§ Détail de la tâche: Pouvez-vous renvoyer tel quel le passage de l'arrêt qui va de « Greffier lors des » jusqu'à « 08 Juin 2023. » inclus ?

§ Texte présenté:
────────────────────

Greffier lors des débats : Mme Julie DESHAYE.
Les parties ont été avisées que le prononcé de la décision aurait lieu par mise à disposition au greffe le 08 Juin 2023.
ARRÊT
Contradictoire,
Prononcé par mise à disposition au greffe le 08 Juin 2023,
Signé par Mme Catherine OUVREL, Présidente et Mme Julie DESHAYE, greffière auquel la minute de la décision a été remise par le magistrat signataire.
***
EXPOSE DU LITIGE
Suivant acte sous seing privé en date du 15 avril 2011, M. [N] [D] a consenti à M. [W] [Z] un bail d’habitation portant sur un appartement situé [Adresse 2]) moyennant un loyer mensuel initial de 720 euros et une provision mensuelle sur charges de 130 euros, soit un total mensuel de 850 euros.
Par jugement en date du 12 janvier 2021, assorti de l’exécution provisoire, le juge des contentieux de la protection du tribunal judiciaire de Nice a, notamment, condamné M. [N] [D] à verser à M. [W] [Z] et Mme [E] [Z] née [S] la somme de 5 493,40 euros au titre de travaux à faire réaliser pour remédier aux désordres immobiliers du logement loué et à payer à M. [W] [Z] la somme de 5 000 euros à titre de dommages et intérêts en réparation du préjudice de jouissance subi.
M. [N] [D] a interjeté appel de cette décision le 15 mars 2021 et a obtenu, du premier président de la cour d’appel d’Aix-en-Provence, par ordonnance en date du 25 juin 2021, l’arrêt de l’exécution provisoire dont est assorti le jugement susvisé.
Le 22 juillet 2021, M. [N] [D] a délivré à M. [W] [Z] et Mme [E] [Z] née [S] un commandement de payer portant sur un arriéré locatif de 4 889,53 euros arrêté au 22 juillet 2021 en visant la clause résolutoire insérée dans le bail.

────────────────────

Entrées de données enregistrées
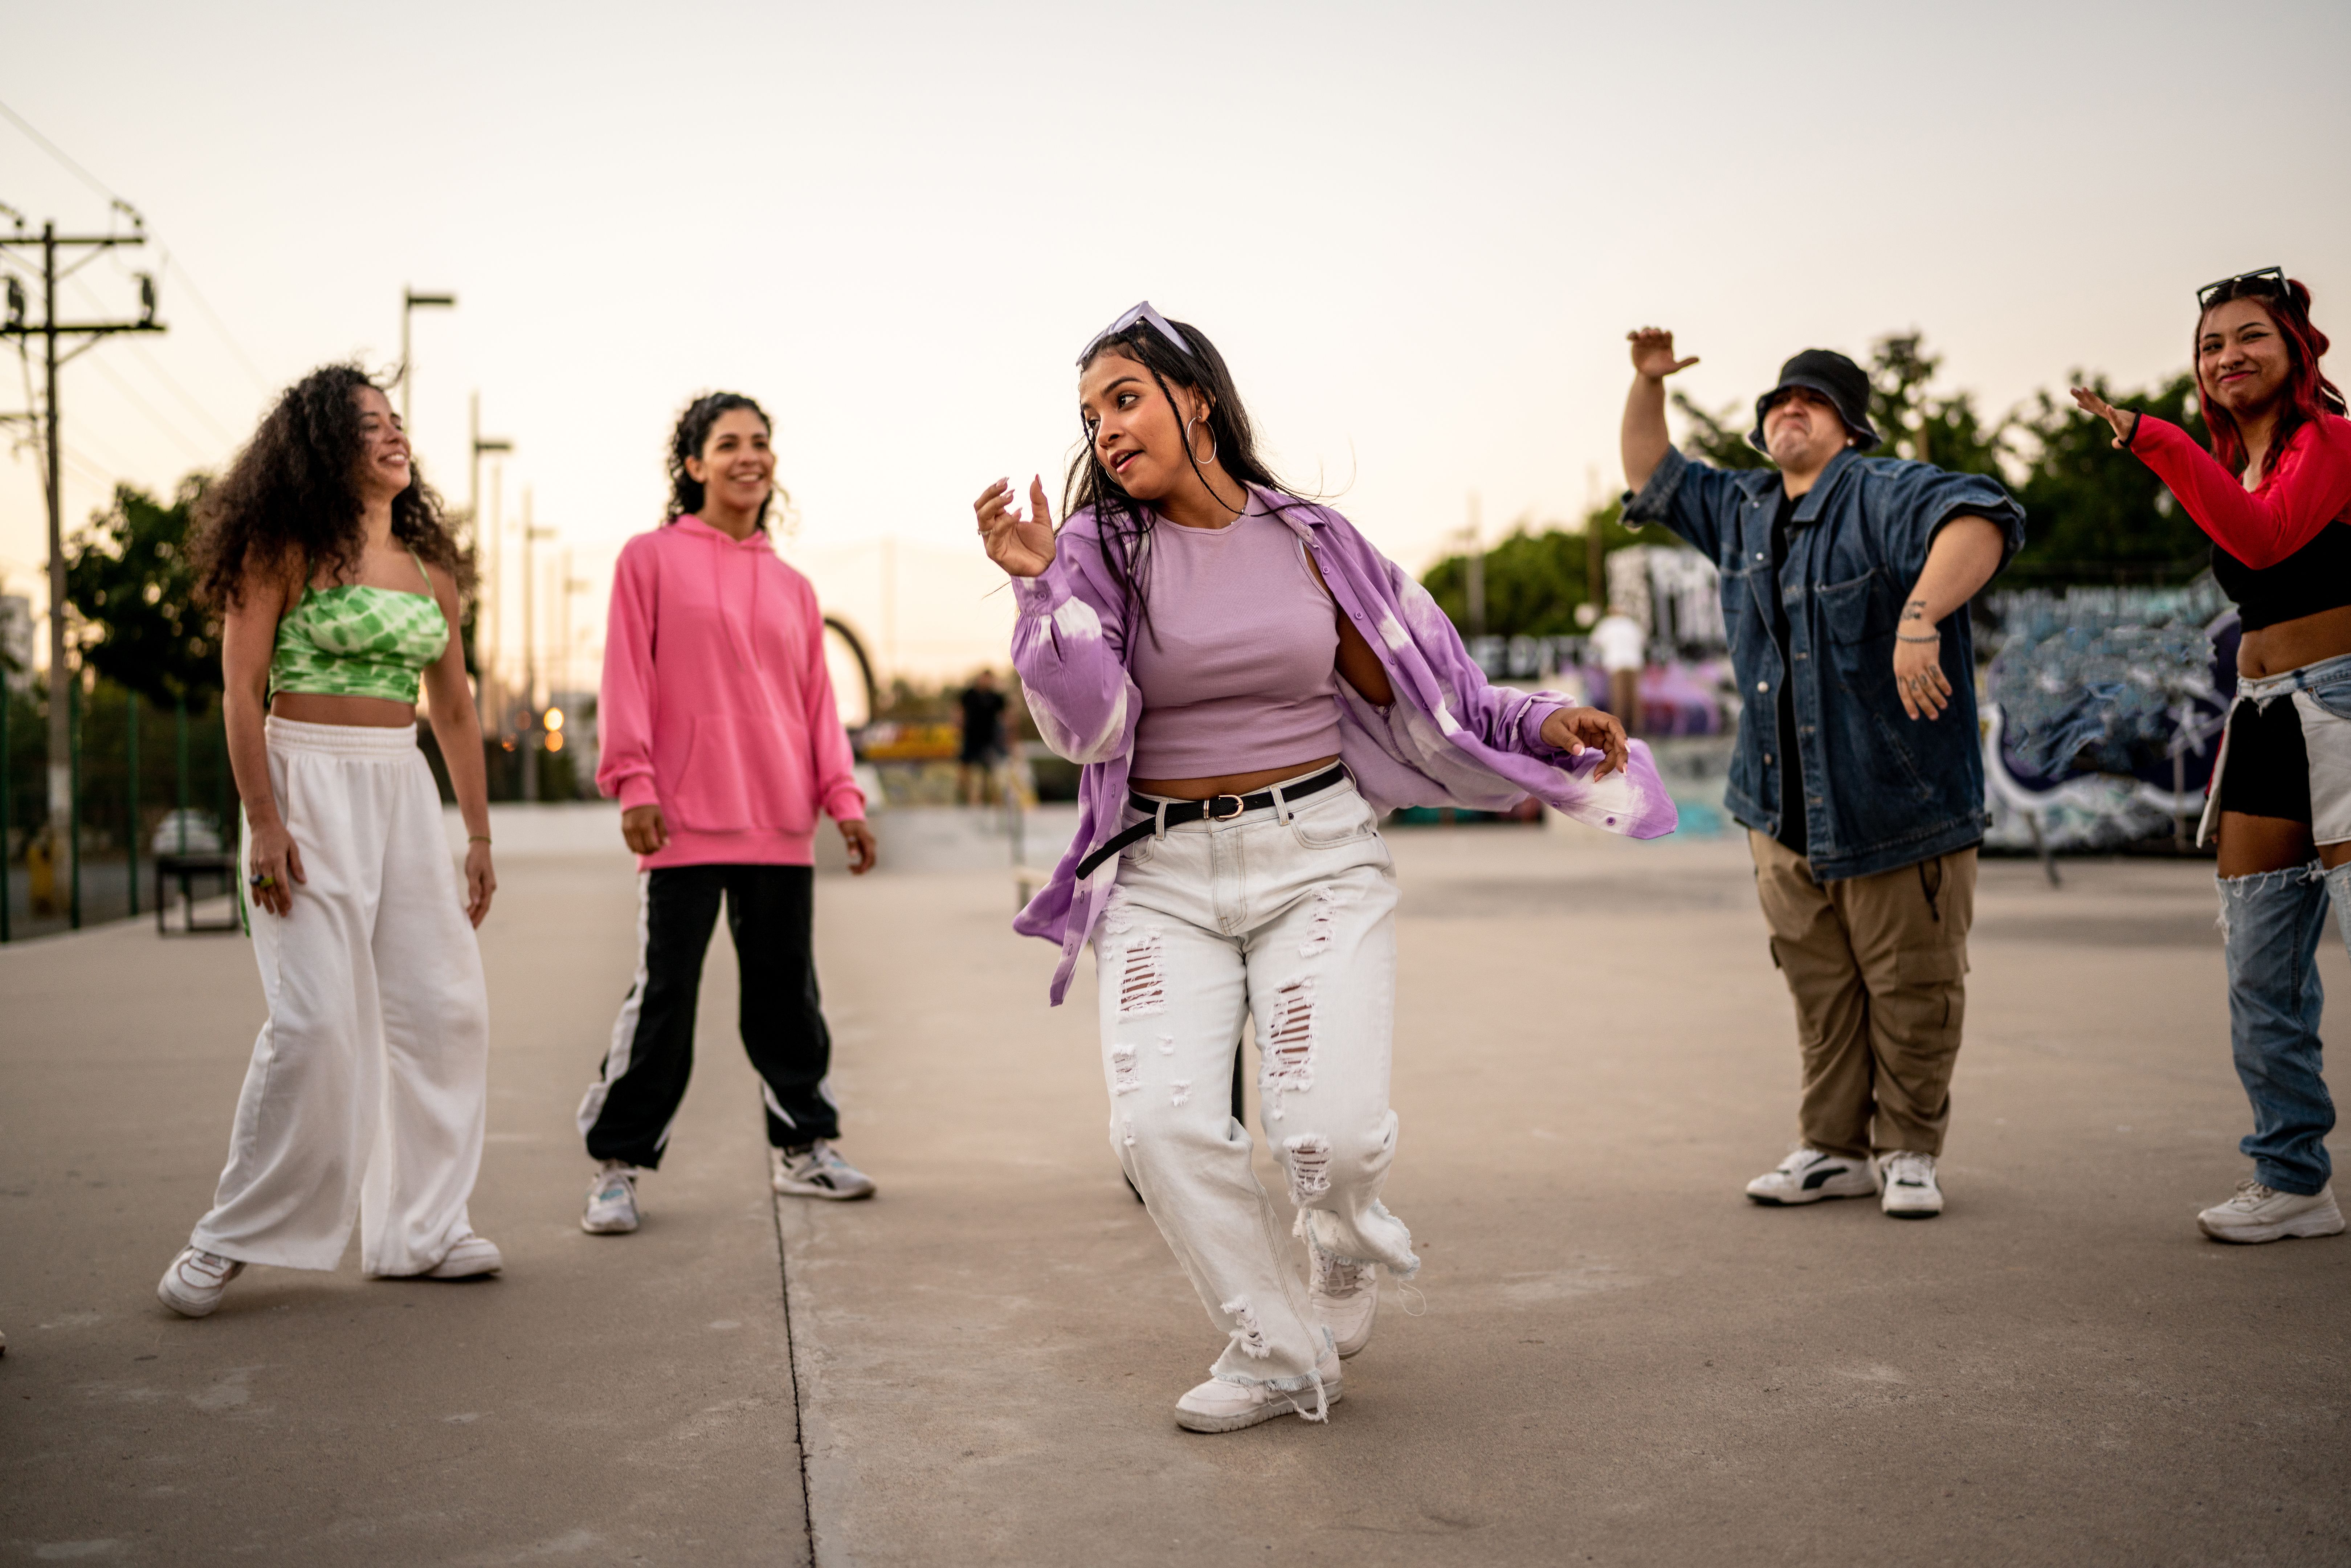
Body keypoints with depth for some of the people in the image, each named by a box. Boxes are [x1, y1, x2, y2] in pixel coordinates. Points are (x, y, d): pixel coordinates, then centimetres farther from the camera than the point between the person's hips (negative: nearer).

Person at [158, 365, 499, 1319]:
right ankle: (232, 1238, 3)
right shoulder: (288, 551, -4)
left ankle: (420, 1227, 16)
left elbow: (453, 707, 16)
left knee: (445, 1007, 4)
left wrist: (478, 832, 14)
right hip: (308, 782, -6)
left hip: (403, 790, 6)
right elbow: (241, 689, -8)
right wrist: (263, 821, -16)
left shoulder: (430, 567, 12)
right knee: (318, 1018, -12)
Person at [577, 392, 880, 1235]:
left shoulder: (792, 587, 15)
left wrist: (842, 795, 5)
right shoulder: (651, 558, 4)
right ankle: (617, 1165, 8)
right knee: (663, 996, -3)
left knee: (787, 992, 11)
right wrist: (633, 782, -10)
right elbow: (626, 677, -2)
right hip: (684, 819, -4)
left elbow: (817, 699, 14)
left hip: (781, 825, 4)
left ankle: (802, 1147, 24)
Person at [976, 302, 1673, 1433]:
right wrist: (1039, 585, -18)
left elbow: (1407, 692, 14)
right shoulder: (1101, 548, 2)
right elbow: (1087, 725, -9)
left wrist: (1542, 727, 3)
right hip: (1164, 874, 1)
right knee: (1158, 1126, -18)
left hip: (1316, 855, 0)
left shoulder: (1308, 541, 5)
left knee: (1330, 1134, -16)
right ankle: (1280, 1356, 5)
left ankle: (1344, 1244, 24)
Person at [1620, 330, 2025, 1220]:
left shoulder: (1885, 496, -11)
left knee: (1911, 989, 3)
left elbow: (1978, 519, -30)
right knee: (1819, 989, 11)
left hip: (1896, 803, -6)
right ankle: (1836, 1149, 22)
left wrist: (1918, 617, -45)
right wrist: (1647, 385, 9)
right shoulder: (1740, 511, 13)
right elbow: (1653, 480, 26)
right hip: (1785, 810, 6)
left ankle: (1909, 1153, 17)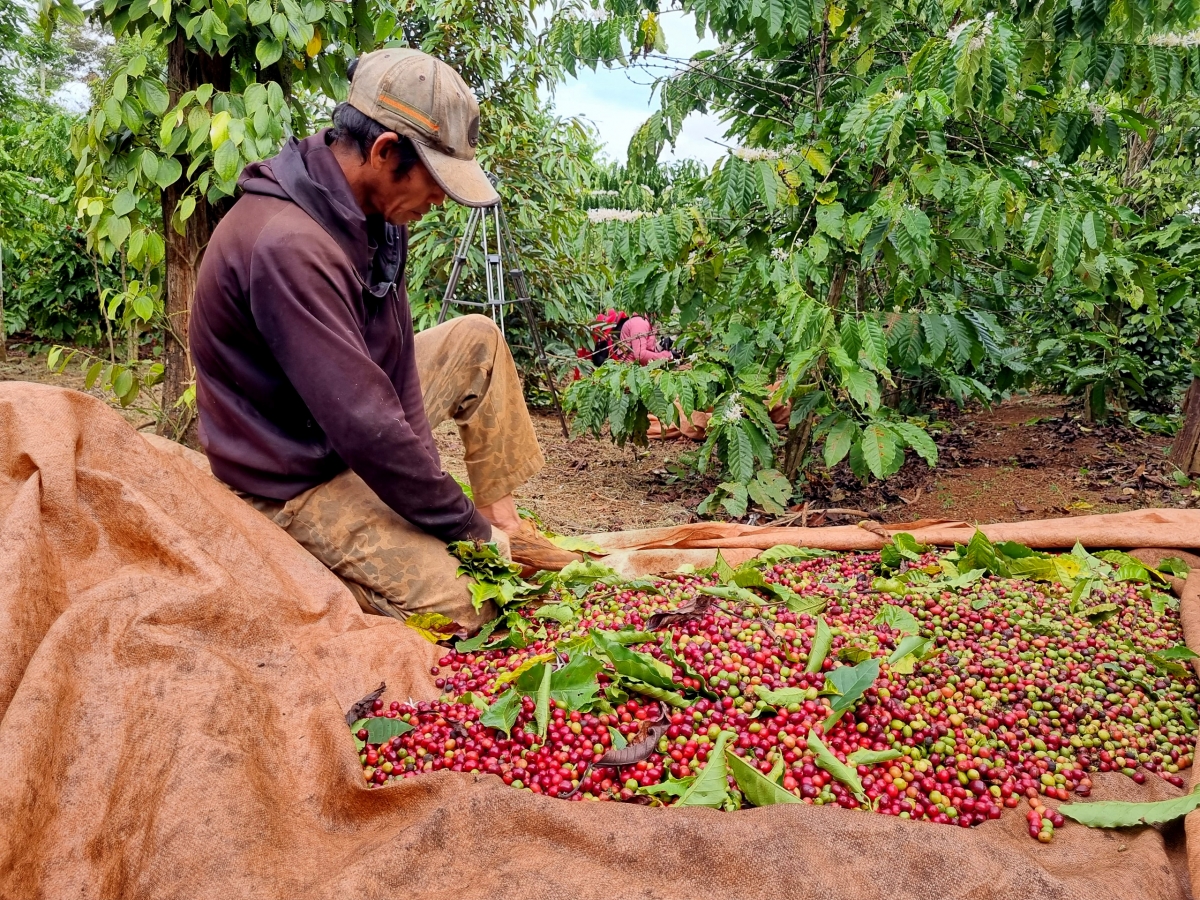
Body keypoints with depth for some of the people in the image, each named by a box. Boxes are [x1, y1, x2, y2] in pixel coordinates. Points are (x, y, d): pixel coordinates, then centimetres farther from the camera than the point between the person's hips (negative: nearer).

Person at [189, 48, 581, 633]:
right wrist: (471, 527, -21)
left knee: (478, 340, 8)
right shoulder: (288, 248, -33)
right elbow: (366, 431, -33)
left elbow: (396, 358, -2)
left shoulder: (370, 210, -4)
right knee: (468, 610, -19)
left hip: (355, 424, 9)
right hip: (298, 482, -9)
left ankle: (507, 521, 9)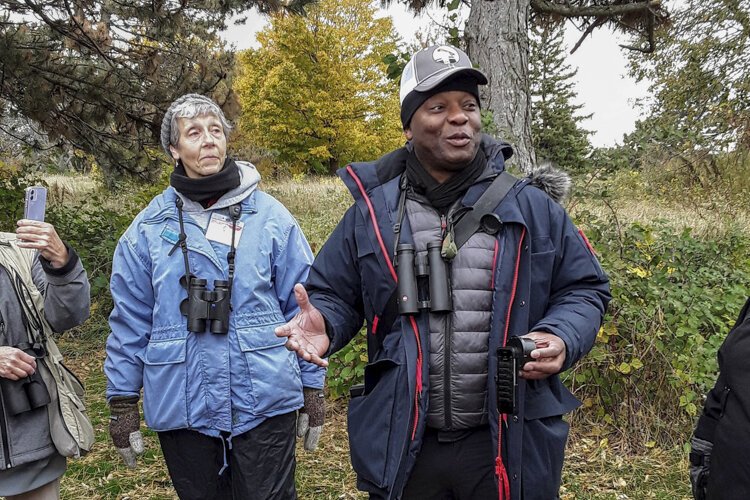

────────────────────

§ Résultat obtenu:
Greffier lors des débats : Mme Julie DESHAYE.
Les parties ont été avisées que le prononcé de la décision aurait lieu par mise à disposition au greffe le 08 Juin 2023.